Non-traditional cognitive brain network involvement in insulo-Sylvian gliomas: a case series study and clinical experience using Quicktome

Chin Neurosurg J. 2023 May 26;9(1):16. doi: 10.1186/s41016-023-00325-4.

Abstract

Background: Patients with insulo-Sylvian gliomas continue to present with severe morbidity in cognitive functions primarily due to neurosurgeons' lack of familiarity with non-traditional brain networks. We sought to identify the frequency of invasion and proximity of gliomas to portions of these networks.
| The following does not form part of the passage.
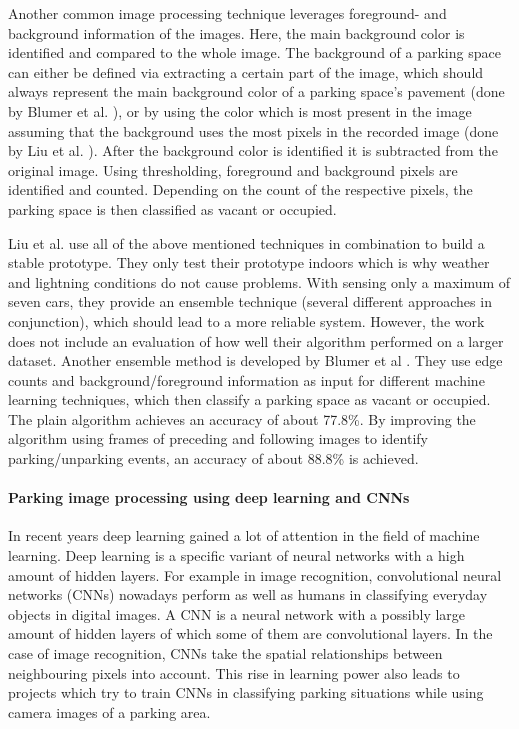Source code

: Another common image processing technique leverages foreground- and background information of the images. Here, the main background color is identified and compared to the whole image. The background of a parking space can either be defined via extracting a certain part of the image, which should always represent the main background color of a parking space's pavement (done by Blumer et al. \cite{Blumer2012}), or by using the color which is most present in the image assuming that the background uses the most pixels in the recorded image (done by Liu et al. \cite{stationary_camera_sensing}). After the background color is identified it is subtracted from the original image. Using thresholding, foreground and background pixels are identified and counted. Depending on the count of the respective pixels, the parking space is then classified as vacant or occupied.

Liu et al. \cite{stationary_camera_sensing} use all of the above mentioned techniques in combination to build a stable prototype. They only test their prototype indoors which is why weather and lightning conditions do not cause problems. With sensing only a maximum of seven cars, they provide an ensemble technique (several different approaches in conjunction), which should lead to a more reliable system. However, the work does not include an evaluation of how well their algorithm performed on a larger dataset. Another ensemble method is developed by Blumer et al \cite{Blumer2012}. They use edge counts and background/foreground information as input for different machine learning techniques, which then classify a parking space as vacant or occupied. The plain algorithm achieves an accuracy of about 77.8\%. By improving the algorithm using frames of preceding and following images to identify parking/unparking events, an accuracy of about 88.8\% is achieved.



\paragraph{Parking image processing using deep learning and CNNs}

In recent years deep learning gained a lot of attention in the field of machine learning. Deep learning is a specific variant of neural networks with a high amount of hidden layers. For example in image recognition, convolutional neural networks (CNNs) nowadays perform as well as humans in classifying everyday objects in digital images. A CNN is a neural network with a possibly large amount of hidden layers of which some of them are convolutional layers. In the case of image recognition, CNNs take the spatial relationships between neighbouring pixels into account. This rise in learning power also leads to projects which try to train CNNs in classifying parking situations while using camera images of a parking area.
Methods: We retrospectively analyzed data from 45 patients undergoing glioma surgery centered in the insular lobe. Tumors were categorized based on their proximity and invasiveness of non-traditional cognitive networks and traditionally eloquent structures. Diffusion tensor imaging tractography was completed by creating a personalized brain atlas using Quicktome to determine eloquent and non-eloquent networks in each patient. Additionally, we prospectively collected neuropsychological data on 7 patients to compare tumor-network involvement with change in cognition. Lastly, 2 prospective patients had their surgical plan influenced by network mapping determined by Quicktome.
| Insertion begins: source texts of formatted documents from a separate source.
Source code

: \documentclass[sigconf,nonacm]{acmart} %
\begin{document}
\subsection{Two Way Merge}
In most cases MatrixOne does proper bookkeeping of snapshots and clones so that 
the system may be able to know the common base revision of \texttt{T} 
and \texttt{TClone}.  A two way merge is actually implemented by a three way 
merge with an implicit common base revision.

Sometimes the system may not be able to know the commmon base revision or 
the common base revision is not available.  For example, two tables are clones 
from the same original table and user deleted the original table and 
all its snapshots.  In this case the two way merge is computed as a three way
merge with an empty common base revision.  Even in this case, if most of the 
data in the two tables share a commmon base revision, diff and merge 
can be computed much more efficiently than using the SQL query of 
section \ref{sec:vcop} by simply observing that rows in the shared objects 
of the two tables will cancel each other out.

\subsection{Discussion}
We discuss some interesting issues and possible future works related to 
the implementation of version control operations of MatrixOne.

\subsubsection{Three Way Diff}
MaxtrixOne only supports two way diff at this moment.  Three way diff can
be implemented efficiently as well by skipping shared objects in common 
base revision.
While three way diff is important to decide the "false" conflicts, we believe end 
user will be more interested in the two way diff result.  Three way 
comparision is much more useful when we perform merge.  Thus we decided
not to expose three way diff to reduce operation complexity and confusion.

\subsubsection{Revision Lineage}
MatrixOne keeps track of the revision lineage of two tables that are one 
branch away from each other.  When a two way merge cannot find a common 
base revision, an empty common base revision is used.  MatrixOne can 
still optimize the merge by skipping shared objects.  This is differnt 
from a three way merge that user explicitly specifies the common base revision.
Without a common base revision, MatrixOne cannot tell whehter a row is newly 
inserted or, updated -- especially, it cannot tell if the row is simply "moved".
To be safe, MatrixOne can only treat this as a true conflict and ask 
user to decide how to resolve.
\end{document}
Results: Forty-four of 45 patients demonstrated tumor involvement (< 1 cm proximity or invasion) with components of non-traditional brain networks involved in cognition such as the salience network (SN, 60%) and the central executive network (CEN, 56%). Of the seven prospective patients, all had tumors involved with the SN, CEN (5/7, 71%), and language network (5/7, 71%). The mean scores of MMSE and MOCA before surgery were 18.71 ± 6.94 and 17.29 ± 6.26, respectively. The two cases who received preoperative planning with Quicktome had a postoperative performance that was anticipated.

Conclusions: Non-traditional brain networks involved in cognition are encountered during surgical resection of insulo-Sylvian gliomas. Quicktome can improve the understanding of the presence of these networks and allow for more informed surgical decisions based on patient functional goals.

Keywords: Brain network; Cognitive function; Connectome; Insulo-Sylvian gliomas; Machine learning.